*** Data ***
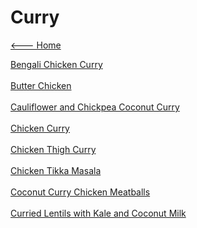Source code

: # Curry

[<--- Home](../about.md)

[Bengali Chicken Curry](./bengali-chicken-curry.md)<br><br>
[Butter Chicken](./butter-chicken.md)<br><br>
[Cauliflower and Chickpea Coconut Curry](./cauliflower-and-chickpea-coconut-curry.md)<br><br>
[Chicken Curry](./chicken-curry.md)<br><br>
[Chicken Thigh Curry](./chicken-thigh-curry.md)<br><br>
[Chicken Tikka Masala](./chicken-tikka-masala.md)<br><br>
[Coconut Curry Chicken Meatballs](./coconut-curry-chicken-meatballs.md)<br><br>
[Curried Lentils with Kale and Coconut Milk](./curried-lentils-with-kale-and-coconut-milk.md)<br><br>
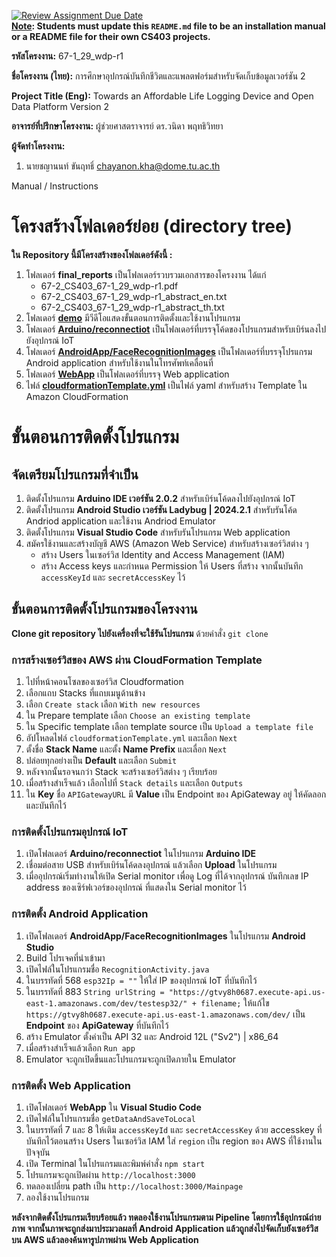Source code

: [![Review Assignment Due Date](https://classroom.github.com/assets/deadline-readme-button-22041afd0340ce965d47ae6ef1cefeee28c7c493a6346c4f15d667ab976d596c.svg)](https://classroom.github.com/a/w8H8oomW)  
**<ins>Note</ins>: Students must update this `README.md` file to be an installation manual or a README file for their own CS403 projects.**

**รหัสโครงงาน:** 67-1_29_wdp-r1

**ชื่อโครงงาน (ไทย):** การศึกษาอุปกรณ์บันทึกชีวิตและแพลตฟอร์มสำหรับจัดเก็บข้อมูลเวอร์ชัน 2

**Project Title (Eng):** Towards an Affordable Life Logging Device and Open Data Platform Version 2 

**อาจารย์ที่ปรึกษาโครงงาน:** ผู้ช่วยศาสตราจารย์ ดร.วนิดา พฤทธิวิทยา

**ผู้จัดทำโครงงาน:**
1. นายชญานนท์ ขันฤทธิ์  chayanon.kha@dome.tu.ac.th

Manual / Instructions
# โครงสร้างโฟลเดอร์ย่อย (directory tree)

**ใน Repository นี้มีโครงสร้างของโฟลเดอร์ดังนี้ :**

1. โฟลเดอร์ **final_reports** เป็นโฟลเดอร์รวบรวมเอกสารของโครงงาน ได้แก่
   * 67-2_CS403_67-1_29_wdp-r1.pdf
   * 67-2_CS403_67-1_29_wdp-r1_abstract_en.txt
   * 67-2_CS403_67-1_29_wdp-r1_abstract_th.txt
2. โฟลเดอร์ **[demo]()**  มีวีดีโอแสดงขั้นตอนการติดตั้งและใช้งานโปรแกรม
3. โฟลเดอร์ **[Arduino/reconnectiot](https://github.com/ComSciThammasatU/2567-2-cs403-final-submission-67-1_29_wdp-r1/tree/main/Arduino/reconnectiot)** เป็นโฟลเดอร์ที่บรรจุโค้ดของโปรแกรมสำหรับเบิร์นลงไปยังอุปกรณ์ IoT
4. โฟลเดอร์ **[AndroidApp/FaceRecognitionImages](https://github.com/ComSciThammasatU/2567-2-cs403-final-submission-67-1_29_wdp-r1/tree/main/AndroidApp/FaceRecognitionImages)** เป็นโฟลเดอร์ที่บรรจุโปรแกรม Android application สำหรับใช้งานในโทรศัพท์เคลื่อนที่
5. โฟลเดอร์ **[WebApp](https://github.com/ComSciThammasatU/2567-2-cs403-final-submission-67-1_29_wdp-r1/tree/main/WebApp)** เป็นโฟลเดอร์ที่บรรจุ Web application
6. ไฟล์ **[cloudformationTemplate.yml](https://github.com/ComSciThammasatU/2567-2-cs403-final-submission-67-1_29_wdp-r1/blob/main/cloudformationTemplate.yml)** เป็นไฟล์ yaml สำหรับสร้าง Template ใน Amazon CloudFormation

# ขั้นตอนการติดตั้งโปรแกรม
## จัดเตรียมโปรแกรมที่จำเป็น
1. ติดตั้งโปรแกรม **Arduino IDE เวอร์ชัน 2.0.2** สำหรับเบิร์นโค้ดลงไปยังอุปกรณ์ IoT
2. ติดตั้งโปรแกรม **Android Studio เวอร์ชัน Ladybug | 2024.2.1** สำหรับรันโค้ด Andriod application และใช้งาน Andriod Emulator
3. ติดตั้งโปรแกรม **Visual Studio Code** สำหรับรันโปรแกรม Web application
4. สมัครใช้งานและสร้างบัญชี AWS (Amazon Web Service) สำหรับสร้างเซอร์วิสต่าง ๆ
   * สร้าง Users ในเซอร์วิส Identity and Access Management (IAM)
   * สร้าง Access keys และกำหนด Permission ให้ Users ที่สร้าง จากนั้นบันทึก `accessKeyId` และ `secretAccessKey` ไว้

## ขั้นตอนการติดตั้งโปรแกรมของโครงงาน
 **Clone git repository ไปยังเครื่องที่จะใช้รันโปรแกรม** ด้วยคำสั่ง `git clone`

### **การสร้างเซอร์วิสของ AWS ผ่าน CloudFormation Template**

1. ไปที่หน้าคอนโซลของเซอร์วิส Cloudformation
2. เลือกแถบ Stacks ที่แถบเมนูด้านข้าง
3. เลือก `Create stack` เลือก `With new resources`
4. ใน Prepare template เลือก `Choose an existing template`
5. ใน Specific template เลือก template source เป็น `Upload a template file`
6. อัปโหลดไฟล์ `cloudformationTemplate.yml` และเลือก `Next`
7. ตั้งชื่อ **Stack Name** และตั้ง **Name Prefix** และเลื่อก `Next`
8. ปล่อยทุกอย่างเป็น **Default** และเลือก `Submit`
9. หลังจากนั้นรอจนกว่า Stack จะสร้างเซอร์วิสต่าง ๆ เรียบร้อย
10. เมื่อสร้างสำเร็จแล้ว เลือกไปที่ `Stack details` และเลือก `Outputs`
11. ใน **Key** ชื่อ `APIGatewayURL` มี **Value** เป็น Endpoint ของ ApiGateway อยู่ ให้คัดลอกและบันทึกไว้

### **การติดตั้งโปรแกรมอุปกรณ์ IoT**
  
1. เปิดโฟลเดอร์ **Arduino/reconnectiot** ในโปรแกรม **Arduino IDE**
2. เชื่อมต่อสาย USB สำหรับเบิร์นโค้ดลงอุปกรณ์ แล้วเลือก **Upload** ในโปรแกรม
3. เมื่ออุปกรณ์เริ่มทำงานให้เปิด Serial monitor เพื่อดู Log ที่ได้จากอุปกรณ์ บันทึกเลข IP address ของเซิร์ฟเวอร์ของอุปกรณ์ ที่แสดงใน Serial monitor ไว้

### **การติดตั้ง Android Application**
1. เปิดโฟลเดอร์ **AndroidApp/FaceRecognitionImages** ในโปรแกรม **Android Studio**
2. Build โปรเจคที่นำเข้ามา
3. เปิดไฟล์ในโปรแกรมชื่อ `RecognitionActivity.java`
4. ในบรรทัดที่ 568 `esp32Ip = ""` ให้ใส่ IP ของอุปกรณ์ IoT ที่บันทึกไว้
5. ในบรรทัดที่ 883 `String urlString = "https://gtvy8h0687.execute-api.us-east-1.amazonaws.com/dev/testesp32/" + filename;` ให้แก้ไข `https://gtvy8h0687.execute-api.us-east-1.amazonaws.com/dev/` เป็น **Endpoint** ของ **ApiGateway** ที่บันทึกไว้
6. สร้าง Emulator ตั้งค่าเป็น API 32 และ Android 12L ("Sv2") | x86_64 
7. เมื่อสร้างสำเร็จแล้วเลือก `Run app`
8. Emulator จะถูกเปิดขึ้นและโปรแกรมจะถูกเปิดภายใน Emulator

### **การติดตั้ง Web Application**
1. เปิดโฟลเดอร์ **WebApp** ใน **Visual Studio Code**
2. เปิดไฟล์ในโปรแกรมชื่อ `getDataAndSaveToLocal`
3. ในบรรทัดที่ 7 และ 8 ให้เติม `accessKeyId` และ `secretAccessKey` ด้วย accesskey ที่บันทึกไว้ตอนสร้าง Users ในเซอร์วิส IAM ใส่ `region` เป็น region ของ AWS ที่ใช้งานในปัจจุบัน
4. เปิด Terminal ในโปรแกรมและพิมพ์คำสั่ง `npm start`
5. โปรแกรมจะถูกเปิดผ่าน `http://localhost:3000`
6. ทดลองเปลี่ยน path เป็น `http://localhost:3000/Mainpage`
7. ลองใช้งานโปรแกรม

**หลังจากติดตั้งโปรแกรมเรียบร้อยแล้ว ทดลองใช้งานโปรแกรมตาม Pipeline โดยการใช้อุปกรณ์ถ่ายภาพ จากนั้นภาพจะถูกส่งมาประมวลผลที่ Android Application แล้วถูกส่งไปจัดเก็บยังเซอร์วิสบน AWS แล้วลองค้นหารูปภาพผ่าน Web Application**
*** End of Data ***
◆ **Instructions for the task**: Filter the records above down to the lines containing "https".

◆ **Solution for this problem**:
: [![Review Assignment Due Date](https://classroom.github.com/assets/deadline-readme-button-22041afd0340ce965d47ae6ef1cefeee28c7c493a6346c4f15d667ab976d596c.svg)](https://classroom.github.com/a/w8H8oomW)  
3. โฟลเดอร์ **[Arduino/reconnectiot](https://github.com/ComSciThammasatU/2567-2-cs403-final-submission-67-1_29_wdp-r1/tree/main/Arduino/reconnectiot)** เป็นโฟลเดอร์ที่บรรจุโค้ดของโปรแกรมสำหรับเบิร์นลงไปยังอุปกรณ์ IoT
4. โฟลเดอร์ **[AndroidApp/FaceRecognitionImages](https://github.com/ComSciThammasatU/2567-2-cs403-final-submission-67-1_29_wdp-r1/tree/main/AndroidApp/FaceRecognitionImages)** เป็นโฟลเดอร์ที่บรรจุโปรแกรม Android application สำหรับใช้งานในโทรศัพท์เคลื่อนที่
5. โฟลเดอร์ **[WebApp](https://github.com/ComSciThammasatU/2567-2-cs403-final-submission-67-1_29_wdp-r1/tree/main/WebApp)** เป็นโฟลเดอร์ที่บรรจุ Web application
6. ไฟล์ **[cloudformationTemplate.yml](https://github.com/ComSciThammasatU/2567-2-cs403-final-submission-67-1_29_wdp-r1/blob/main/cloudformationTemplate.yml)** เป็นไฟล์ yaml สำหรับสร้าง Template ใน Amazon CloudFormation
5. ในบรรทัดที่ 883 `String urlString = "https://gtvy8h0687.execute-api.us-east-1.amazonaws.com/dev/testesp32/" + filename;` ให้แก้ไข `https://gtvy8h0687.execute-api.us-east-1.amazonaws.com/dev/` เป็น **Endpoint** ของ **ApiGateway** ที่บันทึกไว้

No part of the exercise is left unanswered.